Witnesses from the City, banks, academics and members of the public told the Future of Banking Commission this week that incentives, including bankers bonuses, are wrong, and the culture of banking must change so that it’s fairer for consumers.
Mervyn King, governor of the Bank of England, launched an attack on the way the banking sector has operated in recent years, criticising its reliance on the taxpayer to bail it out. He was adamant that in future banks should be more responsible, and be allowed to fail, although consumer deposit accounts should be protected.
Speaking at the second Future of Banking Commission hearing, which was convened to provide an opportunity for experts to analyse the banking crisis from the consumer perspective, Mr King acknowledged that ‘banking is inherently risky’, but felt that too much of the risk is being placed on the consumer’s shoulders.

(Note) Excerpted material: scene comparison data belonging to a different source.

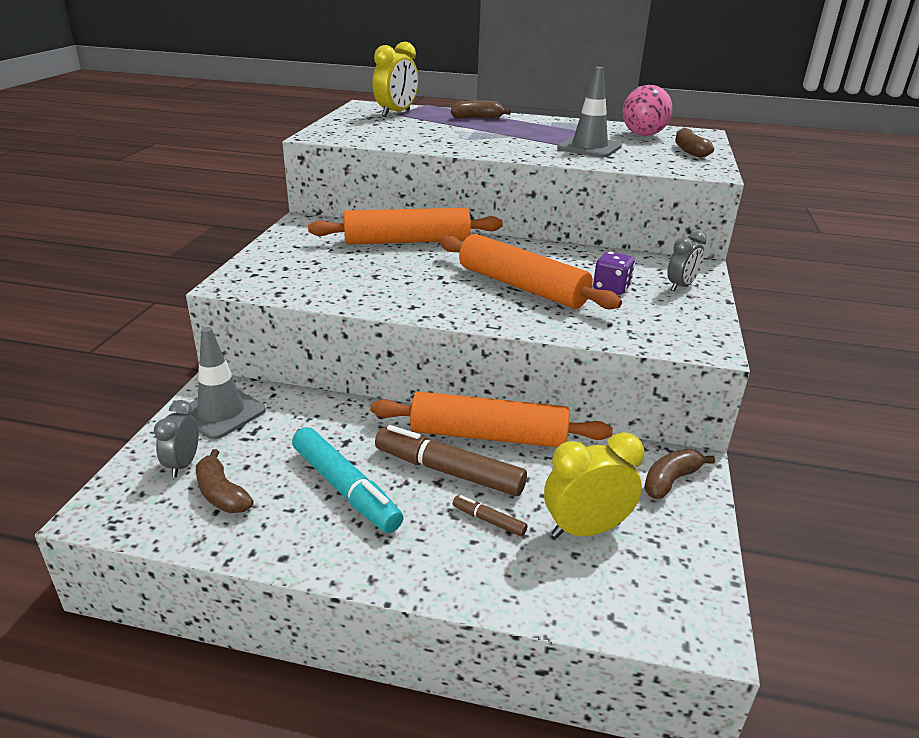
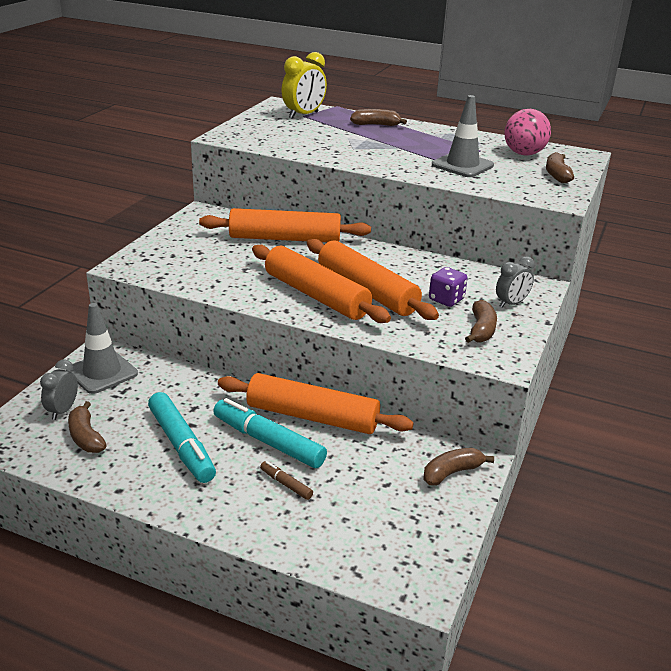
camera: 10 degrees right, 0 degrees up
(448, 471) = (268, 441): brown marker -> turquoise marker
(468, 296) = (316, 295): none -> orange rolling pin
(586, 529) = (362, 502): yellow clock -> none
(665, 315) = (481, 330): none -> brown banana

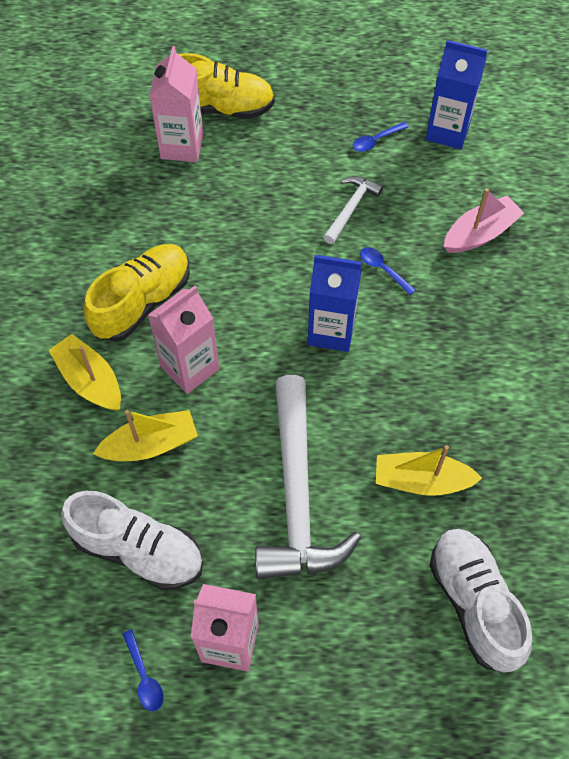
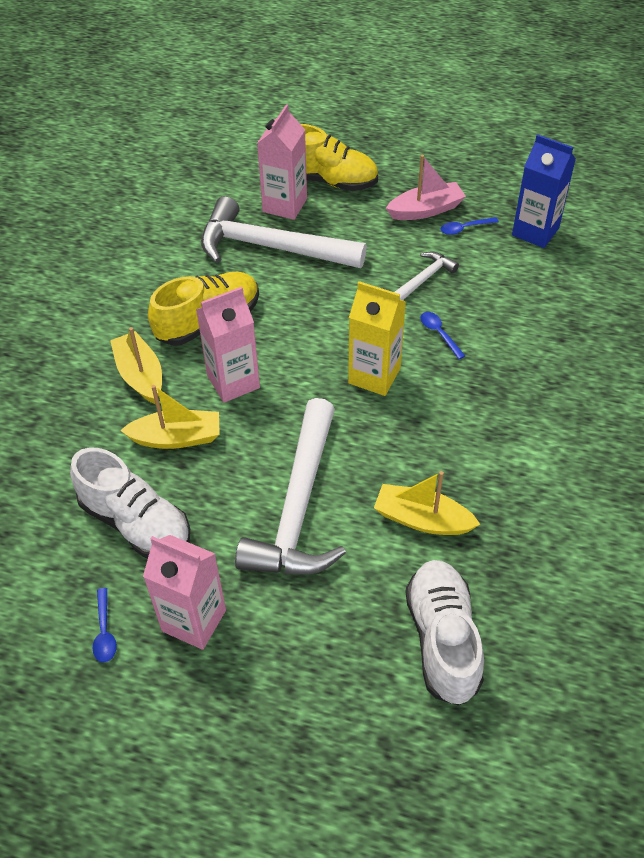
camera: 15 degrees right, 10 degrees down
(183, 200) = (271, 247): none -> white hammer
(331, 331) = (374, 376): blue carton -> yellow carton
(480, 233) = (542, 320): pink boat -> pink boat (426, 210)

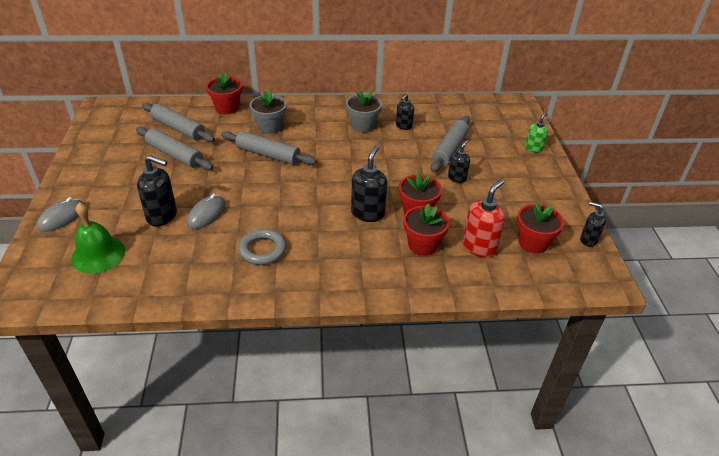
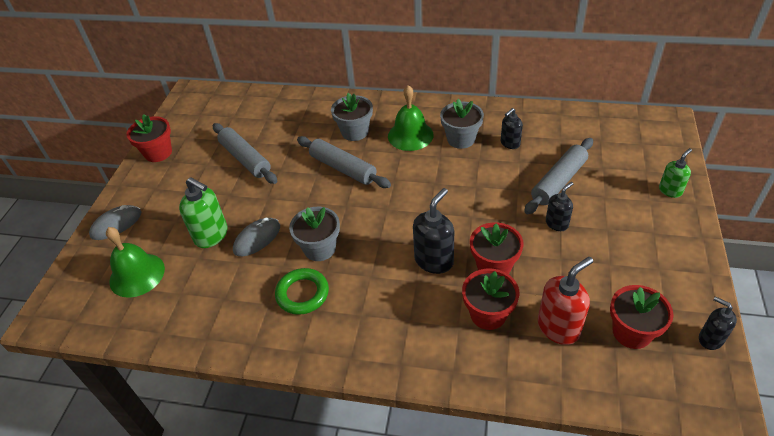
camera: 20 degrees right, 5 degrees up
(162, 216) = (211, 235): black soap dispenser -> green soap dispenser
(178, 129) = (258, 126): grey rolling pin -> none
(227, 108) = (316, 103): red flower pot -> red flower pot (158, 153)
(262, 250) = (302, 294): grey ring -> green ring
(267, 215) = (319, 248): none -> grey flower pot
(319, 126) = (410, 135): none -> green bell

Bank sales techniques slammed at Banking Commission hearing
Sir Brian Pitman, chairman of Virgin Bank, picked up Mr King’s theme when he questioned the motivation of banks when dealing with their customers. Sir Brian was critical of the way bank customers are greeted when they enter their local branch. He said that inevitably the first people they speak to are sales staff rather than anyone with banking experience.
Sir Brian pointed out that he was invariably asked if he wanted to buy a certain financial product, or if he enquired about one product, staff pointed out the relevant brochure rather than talked him through the product. This, Sir Brian suggested, indicated they did not understand the product.
Sir Brian told the Future of Banking Commission: ‘Can you imagine giving incentives to staff for selling loans? It’s crazy, but it’s happening. And it’s unnecessary. Handelsbank in Sweden doesn’t pay bonuses, and it’s one of the best in the world. If you give people targets you are encouraging them to increase risk.’
Sales staff, not bank staff
Gill Kirk, a former HSBC employee, who gave evidence as a consumer witness, was equally damning about the banks’ emphasis on sales over service. Gill said: ‘Banks have always encouraged sales, but now the people who are selling them have a lack of banking experience. They are sales staff, not bank staff.’